It's another legal win for Nintendo as 11 retailers in the Netherlands have been convicted of illegally importing and selling R4 cards and mod chips for the Nintendo DS and Wii.
It's no secret that Nintendo has a "thing" for piracy and isn't shy about bringing the legal guns to bear wherever and whenever it feels the need to do so. The latest battleground is the Netherlands and it's another check in the "win" column for Nintendo: The Hague District Court convicted 11 retailers of breaking the law by importing and selling R4 chips for the Nintendo DS and mod chips for the Wii.
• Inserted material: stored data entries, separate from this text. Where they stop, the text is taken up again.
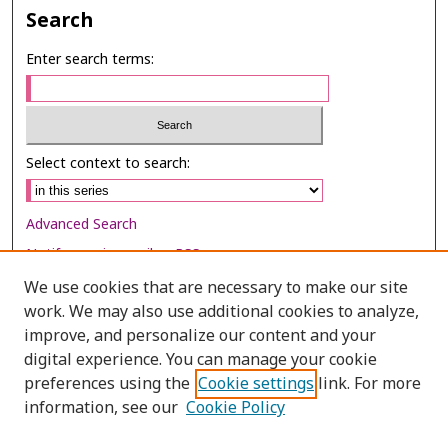
Search
Enter search terms:
Select context to search:
Advanced Search
Notify me via email or
RSS
We use cookies that are necessary to make our site
Browse
work. We may also use additional cookies to analyze,
Collections
improve, and personalize our content and your
digital experience. You can manage your cookie
Disciplines
preferences using the
Cookie settings
link. For more
Authors
information, see our
Cookie Policy
Author Corner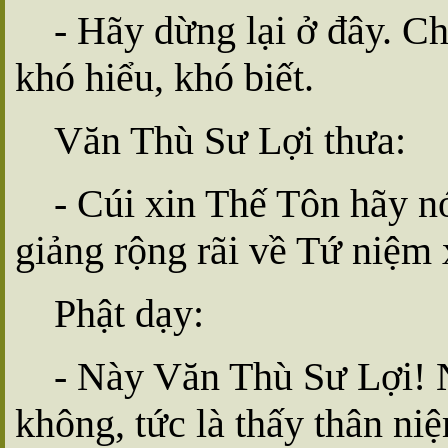
- Hãy dừng lại ở đây. C
khó hiểu, khó biết.
Văn Thù Sư Lợi thưa:
- Cúi xin Thế Tôn hãy nó
giảng rộng rãi về Tứ niệm 
Phật dạy:
- Này Văn Thù Sư Lợi! 
không, tức là thấy thân ni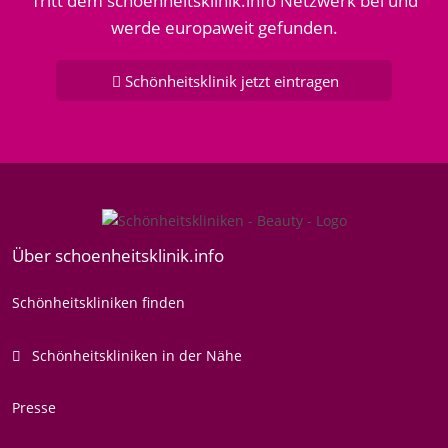
Tritt dem schoenheitsklinik.info Netzwerk bei und
werde europaweit gefunden.
Schönheitsklinik jetzt eintragen
Über schoenheitsklinik.info
Schönheitskliniken finden
Schönheitskliniken in der Nähe
Presse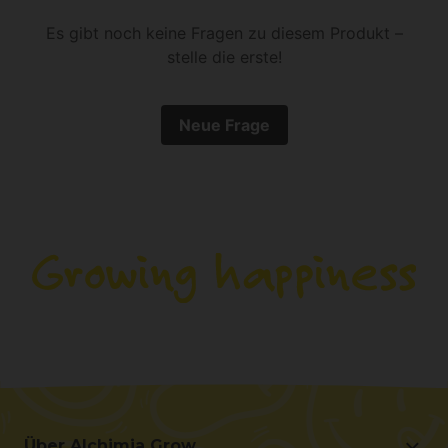
Es gibt noch keine Fragen zu diesem Produkt –
stelle die erste!
Neue Frage
Über Alchimia Grow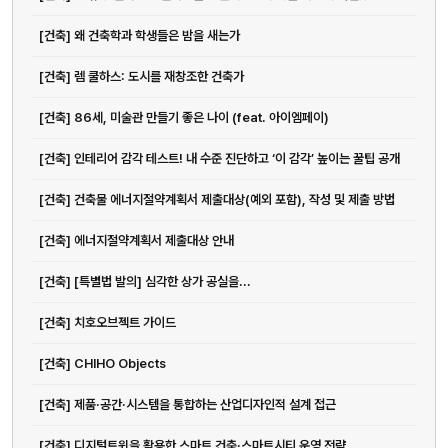
[건축] 왜 건축학과 학생들은 밤을 새는가
[건축] 렘 쿨하스: 도시를 재창조한 건축가
[건축] 86세, 미술관 만들기 좋은 나이 (feat. 아이엠페이)
[건축] 인테리어 감각 테스트! 내 수준 진단하고 ‘이 감각’ 높이는 꿀팁 공개
[건축] 건축물 에너지절약계획서 제출대상(예외 포함), 작성 및 제출 방법
[건축] 에너지절약계획서 제출대상 안내
[건축] [특별법 발의] 심각한 상가 공실을...
[건축] 치호오브젝트 가이드
[건축] CHIHO Objects
[건축] 제품·공간·시스템을 통합하는 산업디자인적 설계 접근
[건축] 디지털트윈을 활용한 스마트 건축·스마트시티 운영 전략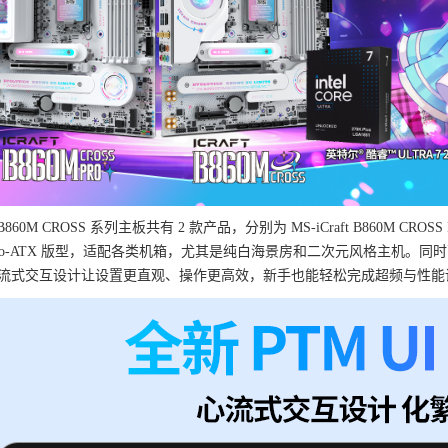
t B860M CROSS 系列主板共有 2 款产品，分别为 MS-iCraft B860M CROSS P
icro-ATX 版型，适配各类机箱，尤其是纯白海景房和二次元风格主机。同时
流式交互设计让设置更直观、操作更高效，新手也能轻松完成超频与性能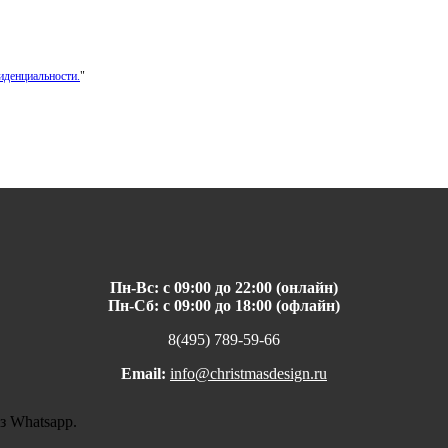
иденциальности.
"
Пн-Вс: с 09:00 до 22:00 (онлайн)
Пн-Сб: с 09:00 до 18:00 (офлайн)
8(495) 789-59-66
Email:
info@christmasdesign.ru
з Whatsapp.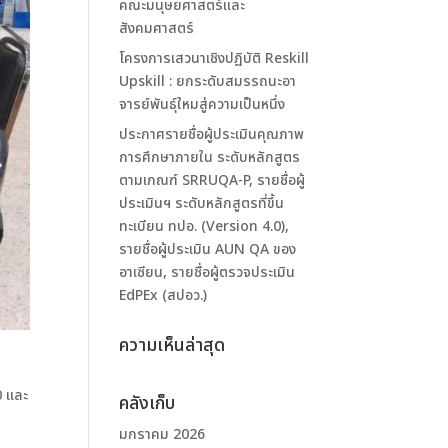
คณะมนุษยศาสตร์และ
สังคมศาสตร์
โครงการเสวนาเชิงปฏิบัติ Reskill
Upskill : ยกระดับสมรรถนะอา
จารย์พันธุ์ใหมสู่ความเป็นหนึ่ง
ประกาศรายชื่อผู้ประเมินคุณภาพ
การศึกษาภายใน ระดับหลักสูตร
ตามเกณฑ์ SRRUQA-P, รายชื่อผู้
ประเมินฯ ระดับหลักสูตรที่ขึ้น
ทะเบียน ทปอ. (Version 4.0),
รายชื่อผู้ประเมิน AUN QA ของ
อาเซียน, รายชื่อผู้ตรวจประเมิน
EdPEx (สปอว.)
ความเห็นล่าสุด
0 และ
คลังเก็บ
มกราคม 2026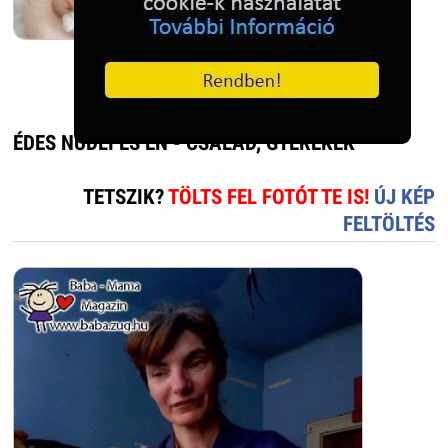
ÉDES NUDLI ÉS ÉN - CSALÁD, GYEREKEK
TETSZIK?
TÖLTS FEL FOTÓT TE IS!
ÚJ KÉP
FELTÖLTÉS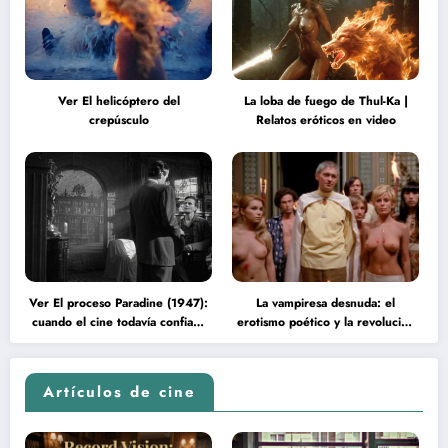
Ver El helicóptero del
La loba de fuego de Thul-Ka |
crepúsculo
Relatos eróticos en video
Ver El proceso Paradine (1947):
La vampiresa desnuda: el
cuando el cine todavía confiaba
erotismo poético y la revolución
en la inteligencia del espectador
psicodélica de Jean Rollin
Artículos de cine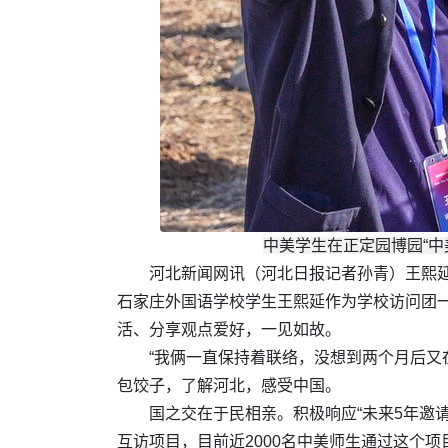
中美学生在正定园博园“中
河北新闻网讯（河北日报记者孙青）王熙延
石家庄外国语学校学生王熙延作为学校访问团
活、分享观点爱好，一见如故。
“我俩一直保持着联络，没想到两个月后又在
包饺子，了解河北，感受中国。
国之交在于民相亲。积极响应“未来5年邀请
互访项目，目前近2000名中美师生通过这个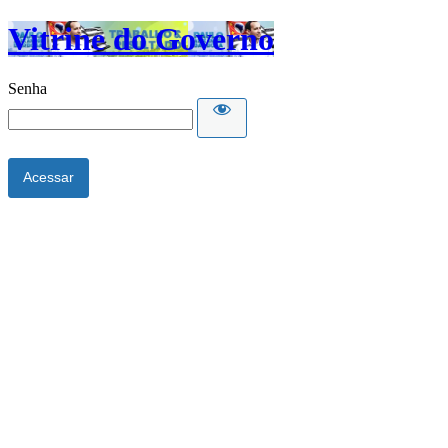
Vitrine do Governo
Senha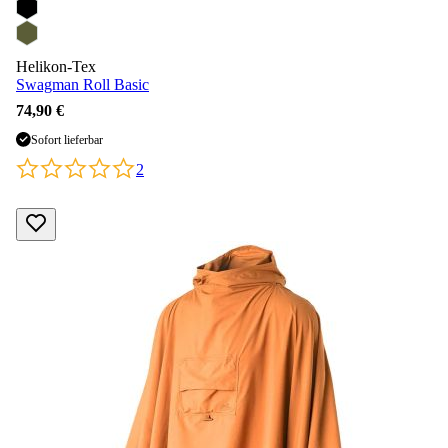
Helikon-Tex
Swagman Roll Basic
74,90 €
Sofort lieferbar
2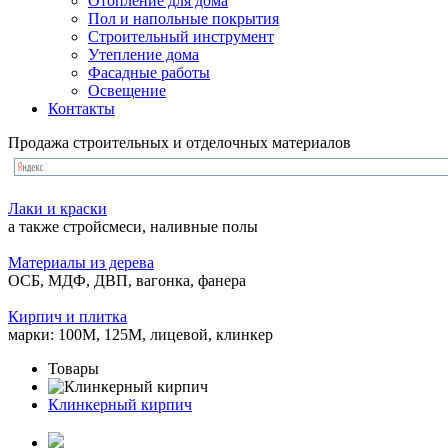
Отопление для дома
Пол и напольные покрытия
Строительный инструмент
Утепление дома
Фасадные работы
Освещение
Контакты
Продажа строительных и отделочных материалов
Лаки и краски
а также стройсмеси, наливные полы
Материалы из дерева
ОСБ, МДФ, ДВП, вагонка, фанера
Кирпич и плитка
марки: 100М, 125М, лицевой, клинкер
Товары
Клинкерный кирпич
The court rejected an argument by the retailers that Nintendo's opposition to sales of the devices constituted "an act of unfair competition."
Nintendo said in a statement that it "welcomed" the decision and that it would continue to "take action to prevent the distribution of pirated software and devices that allow illegally downloaded software to be played."
"Nintendo takes this action not only for the company's sake, but in the interests of its partners who spend time and money legitimately developing software for Nintendo videogame consoles and systems, and customers who expect the highest standards and integrity from products bearing the Nintendo name," the company said.
Nintendo won a similar legal victory against an R4 seller in Australia in February but continues to struggle against piracy; in April the company blamed a nearly 50 percent sales decline in Europe on the prevalence of R4 chips and the indifference toward piracy among many consumers.